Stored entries
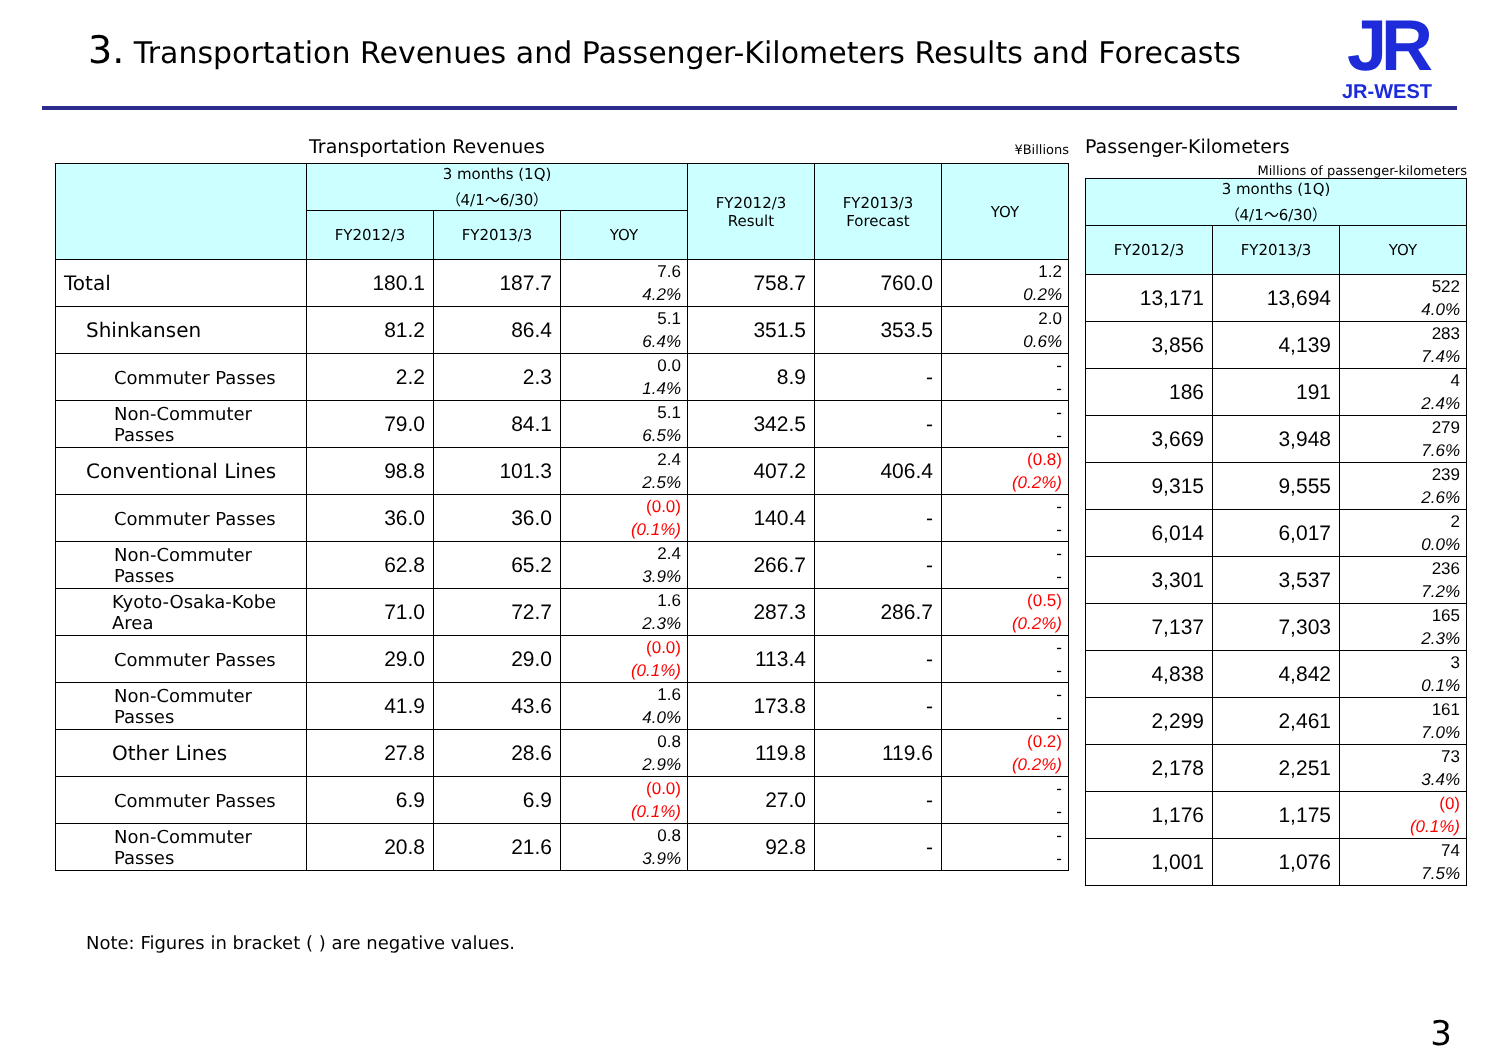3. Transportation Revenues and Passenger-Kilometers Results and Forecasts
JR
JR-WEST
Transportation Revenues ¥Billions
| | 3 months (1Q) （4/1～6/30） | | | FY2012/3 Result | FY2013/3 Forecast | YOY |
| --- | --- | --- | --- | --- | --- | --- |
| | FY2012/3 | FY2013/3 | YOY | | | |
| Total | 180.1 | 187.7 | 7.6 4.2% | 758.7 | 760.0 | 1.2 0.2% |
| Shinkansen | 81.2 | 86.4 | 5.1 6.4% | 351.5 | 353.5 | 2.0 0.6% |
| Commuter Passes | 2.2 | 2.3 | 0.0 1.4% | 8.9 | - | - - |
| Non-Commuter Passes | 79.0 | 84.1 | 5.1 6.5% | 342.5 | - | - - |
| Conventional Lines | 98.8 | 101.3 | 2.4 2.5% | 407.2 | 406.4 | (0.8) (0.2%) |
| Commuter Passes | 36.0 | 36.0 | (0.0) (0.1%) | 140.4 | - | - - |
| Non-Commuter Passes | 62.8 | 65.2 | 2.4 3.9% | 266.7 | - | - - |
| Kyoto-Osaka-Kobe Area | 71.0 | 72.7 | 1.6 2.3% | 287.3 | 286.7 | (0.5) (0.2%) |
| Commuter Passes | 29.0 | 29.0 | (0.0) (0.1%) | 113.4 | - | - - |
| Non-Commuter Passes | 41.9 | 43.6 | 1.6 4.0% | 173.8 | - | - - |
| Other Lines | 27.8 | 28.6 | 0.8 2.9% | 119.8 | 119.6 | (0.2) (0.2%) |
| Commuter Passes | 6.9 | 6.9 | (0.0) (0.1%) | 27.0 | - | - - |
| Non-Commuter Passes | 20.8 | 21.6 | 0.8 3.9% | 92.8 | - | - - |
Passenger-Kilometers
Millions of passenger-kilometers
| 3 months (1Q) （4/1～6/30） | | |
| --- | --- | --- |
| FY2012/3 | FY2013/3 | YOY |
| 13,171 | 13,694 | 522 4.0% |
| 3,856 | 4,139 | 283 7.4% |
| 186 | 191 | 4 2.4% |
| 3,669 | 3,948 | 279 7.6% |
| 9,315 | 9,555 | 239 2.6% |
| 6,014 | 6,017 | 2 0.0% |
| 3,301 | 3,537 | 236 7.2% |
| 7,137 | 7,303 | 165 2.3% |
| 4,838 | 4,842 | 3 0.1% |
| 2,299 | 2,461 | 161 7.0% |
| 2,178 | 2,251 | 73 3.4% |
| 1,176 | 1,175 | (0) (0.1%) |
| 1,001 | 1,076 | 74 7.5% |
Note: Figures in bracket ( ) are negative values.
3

* * *

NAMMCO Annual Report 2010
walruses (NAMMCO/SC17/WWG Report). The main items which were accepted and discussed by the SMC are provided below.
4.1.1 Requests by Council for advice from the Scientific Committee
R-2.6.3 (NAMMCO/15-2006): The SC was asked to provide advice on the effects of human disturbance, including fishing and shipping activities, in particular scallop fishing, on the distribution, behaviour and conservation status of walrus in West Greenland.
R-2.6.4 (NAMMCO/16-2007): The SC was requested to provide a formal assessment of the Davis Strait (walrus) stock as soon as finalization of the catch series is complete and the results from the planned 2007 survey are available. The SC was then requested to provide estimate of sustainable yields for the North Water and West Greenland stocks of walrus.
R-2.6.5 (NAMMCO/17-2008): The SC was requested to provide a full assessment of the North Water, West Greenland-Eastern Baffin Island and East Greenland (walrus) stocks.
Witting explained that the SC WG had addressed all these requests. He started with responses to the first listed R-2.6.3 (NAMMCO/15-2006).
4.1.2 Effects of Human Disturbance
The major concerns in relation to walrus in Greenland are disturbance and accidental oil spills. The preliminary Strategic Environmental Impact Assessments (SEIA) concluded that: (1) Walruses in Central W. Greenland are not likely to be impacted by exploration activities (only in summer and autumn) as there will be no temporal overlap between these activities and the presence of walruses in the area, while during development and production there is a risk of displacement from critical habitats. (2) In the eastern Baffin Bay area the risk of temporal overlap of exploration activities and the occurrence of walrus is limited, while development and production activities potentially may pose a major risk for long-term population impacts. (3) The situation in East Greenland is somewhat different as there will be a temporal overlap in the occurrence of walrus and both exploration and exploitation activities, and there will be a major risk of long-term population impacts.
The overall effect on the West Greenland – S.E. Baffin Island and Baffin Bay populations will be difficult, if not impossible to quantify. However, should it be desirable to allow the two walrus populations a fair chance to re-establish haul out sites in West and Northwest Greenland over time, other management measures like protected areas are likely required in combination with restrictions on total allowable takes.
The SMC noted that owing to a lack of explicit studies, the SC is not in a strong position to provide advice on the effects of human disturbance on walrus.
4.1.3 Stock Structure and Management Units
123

• _How to complete this task_
Could you write out, exactly as they stand, only the lines above that begin at the line with "4,139 | 283 7.4% |" and stop after the line with "1,175 | (0) (0.1%) |"?

• _Exercise response_
| 3,856 | 4,139 | 283 7.4% |
| 186 | 191 | 4 2.4% |
| 3,669 | 3,948 | 279 7.6% |
| 9,315 | 9,555 | 239 2.6% |
| 6,014 | 6,017 | 2 0.0% |
| 3,301 | 3,537 | 236 7.2% |
| 7,137 | 7,303 | 165 2.3% |
| 4,838 | 4,842 | 3 0.1% |
| 2,299 | 2,461 | 161 7.0% |
| 2,178 | 2,251 | 73 3.4% |
| 1,176 | 1,175 | (0) (0.1%) |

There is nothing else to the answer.